◆ **MATERIALS PROVIDED**
···

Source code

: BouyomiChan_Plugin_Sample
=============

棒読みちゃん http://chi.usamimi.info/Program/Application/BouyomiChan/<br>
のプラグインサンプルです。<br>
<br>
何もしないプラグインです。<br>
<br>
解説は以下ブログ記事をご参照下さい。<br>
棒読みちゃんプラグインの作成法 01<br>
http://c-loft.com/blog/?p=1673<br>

···

Rewrite every line of the records above as a numbered list, leaving out the blank lines.

1. Source code
2. : BouyomiChan_Plugin_Sample
3. =============
4. 棒読みちゃん http://chi.usamimi.info/Program/Application/BouyomiChan/<br>
5. のプラグインサンプルです。<br>
6. <br>
7. 何もしないプラグインです。<br>
8. <br>
9. 解説は以下ブログ記事をご参照下さい。<br>
10. 棒読みちゃんプラグインの作成法 01<br>
11. http://c-loft.com/blog/?p=1673<br>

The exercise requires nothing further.